Al  César, en las páginas tantas veces leídas,  lo contemplo absorto en el espejo de mis lámparas de noche; más que eso: encanecido. Su abatimiento interior es templado. Enterró hace poco el cuerpo hermoso de su joven amante Antínoo, y él, un dios, dueño del mundo conocido, llora cual un niño abandonado en medio de la oscuridad. Su dolor se desnuda como un bosque en el otoño, y siento piedad al contemplarlo tan afligido.

Es apasionante y doliente  lo que puede revelar una terraza frente a un frondoso parque en medio de la noche esclarecida por la luna llena. Por él van desfilando, entre las trochas de la existencia, vivencias cotidianas, espíritus que nos inquietan y van a nuestro  lado en una interminable procesión,  arrastrando  aprensiones, esperanzas furtivas, un largo cortejo de aleluyas y fingimientos,  donde al  final uno es el espectador  único   en la comedia  evocadora de su propia vida.

 Antes de volver a reposar la cabeza  vuelvo a las páginas  memoriosas del divino  Adriano Augusto que la autora de “Opus nigrum”, tras dejar a Zenón  partir de Brujas hasta volver a ella para practicar con la muerte, fue hilando en las propias agujas de Penélope la despedida del conquistador de los Partos:

“Mínima alma mía, tierna y flotante, huésped y compañera de mi cuerpo… todavía un instante miremos juntos las riberas familiares, los objetos que sin duda no volveremos a ver… tratemos de entrar en la muerte con los ojos abiertos”.

Yourcenar ya nos lo había dicho pensando en su héroe literario, el japonés Mishima, tras asombrarse ante el espectáculo del kabuki… “El día y la noche son los viajeros de la eternidad…”
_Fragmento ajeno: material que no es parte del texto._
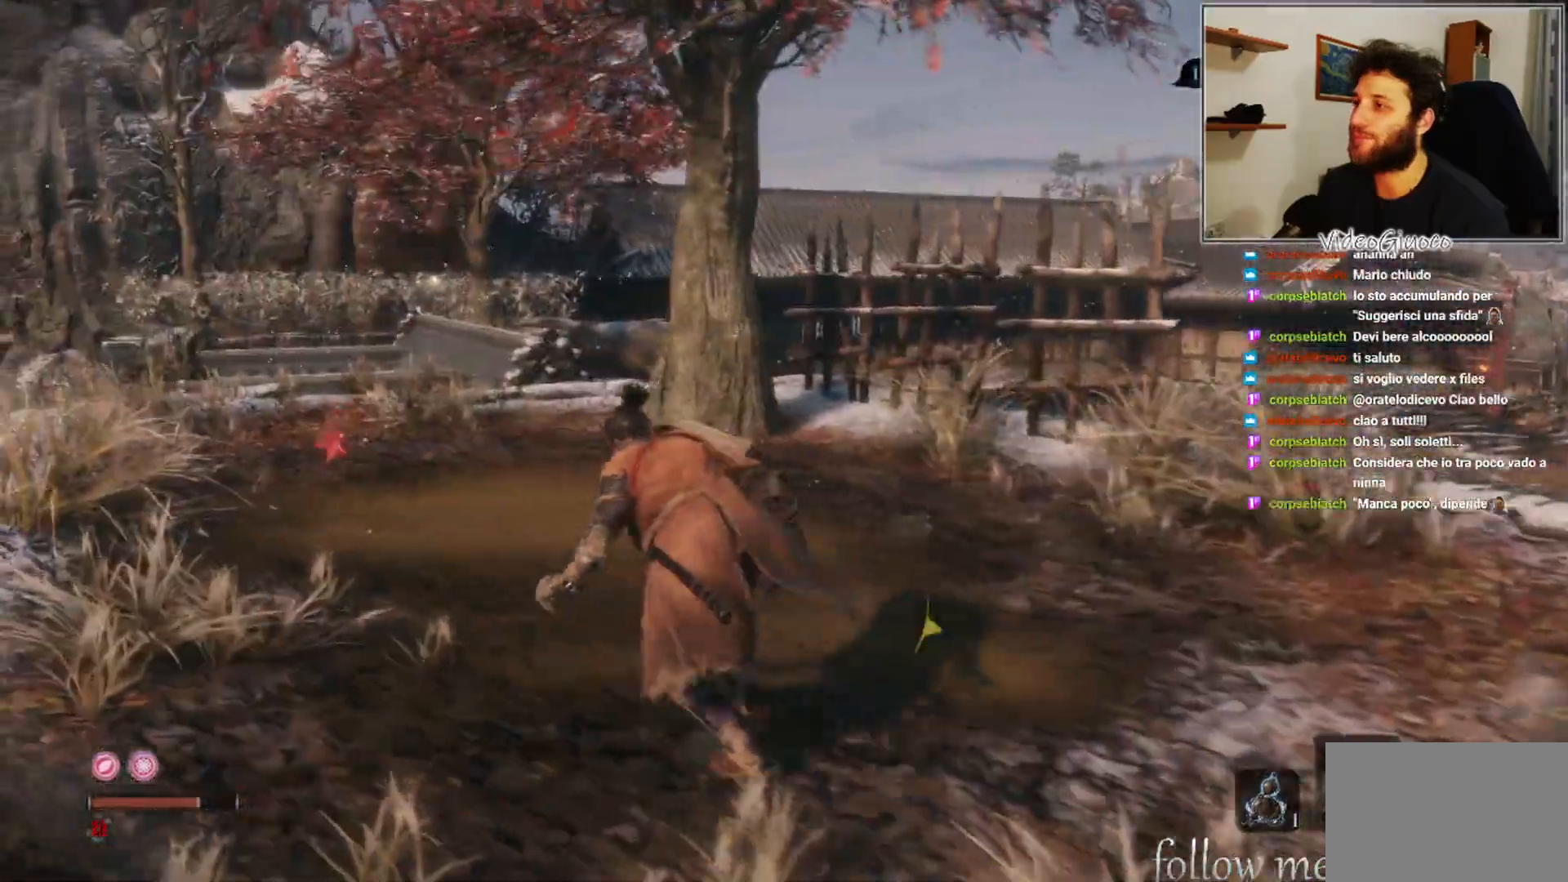
{"buttons": ["B"], "left_stick": "up-left", "right_stick": "center", "events": [[217, "B", "down"]]}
Las croniquillas del verano suelen ayudarnos a que las noches sean más suaves, menos duras y largas.

 

 

 

Una cuartilla










 

 

 

Uno entiende poco de pintura, nada de música. Tampoco sabe mover las piezas de ajedrez ni es afín a las matemáticas. Solamente  realiza algunas acciones con algo de ardor necesario: escribir y practica en lo posible el sortilegio de la querencia.
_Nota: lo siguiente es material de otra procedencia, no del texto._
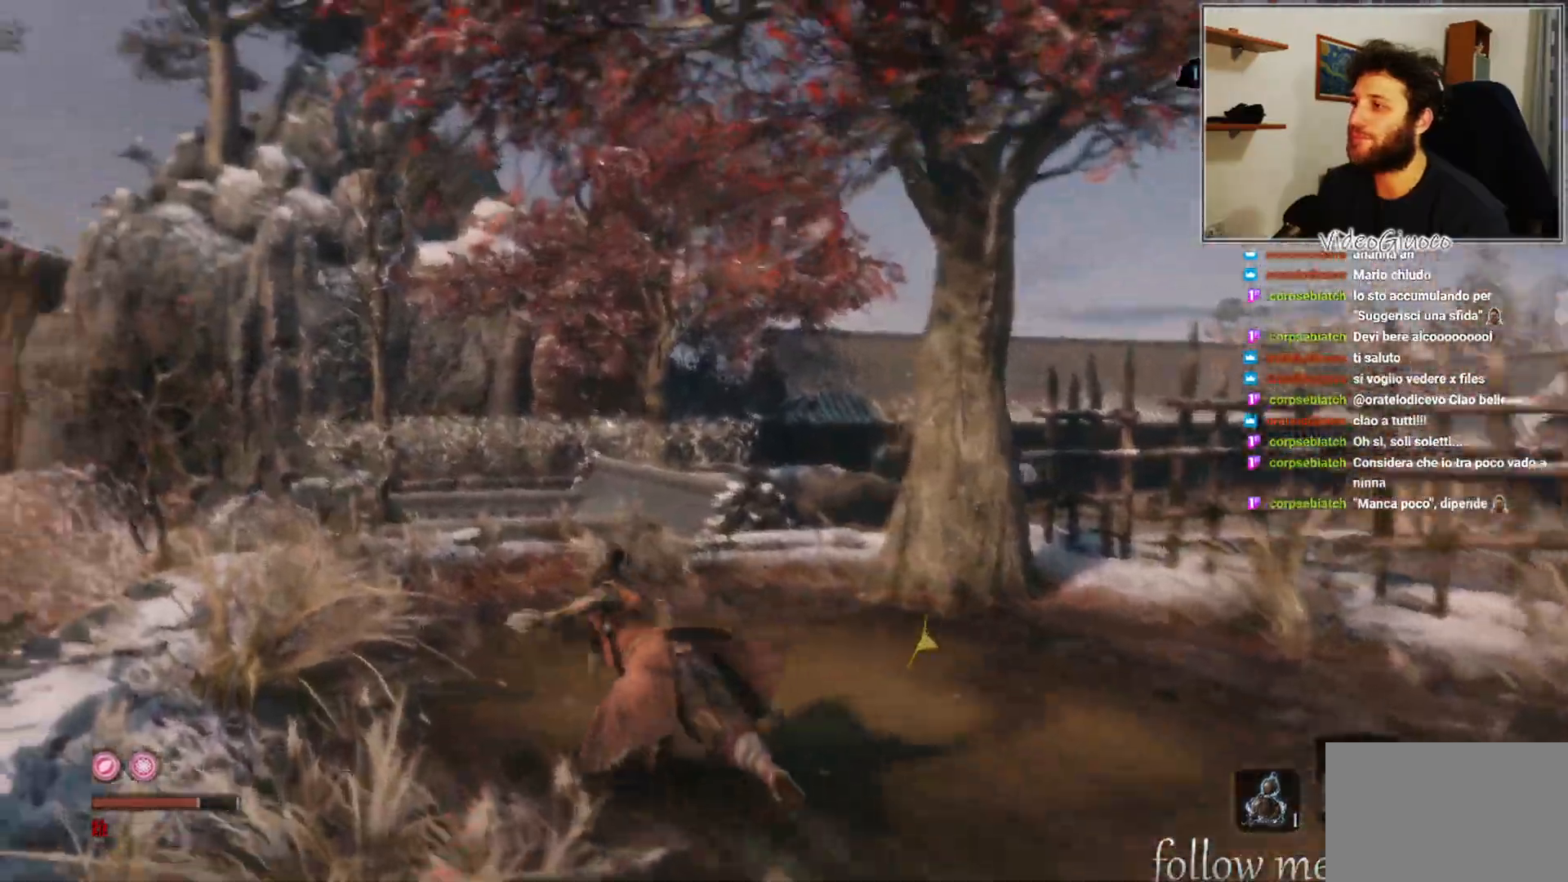
{"buttons": ["B"], "left_stick": "up", "right_stick": "center", "events": [[233, "left_stick", "up"]]}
Lo de rasguear palabras es un decir. Se llenan cuartillas, de ahí,  a la sutileza de expresar un sentimiento o hilvanar las palabras y formar con ella un conjunto de matices, hay un abismo. Si de las miles de palabras escritas se salvan un manojo, viablemente sea mucho, con todo, se materializó a lo largo de la existencia  un anhelo incomprensible interior.

Lo demás olvido, dudas  y sombras.

En  uno de los ensayos de George Steiner, “Muerte de reyes”,  se lee “Existen tres campos intelectuales; y por lo que sé, solamente tres donde los hombres realizaron importante hazañas antes de la pubertad. Estos son: música, matemáticas y  ajedrez”.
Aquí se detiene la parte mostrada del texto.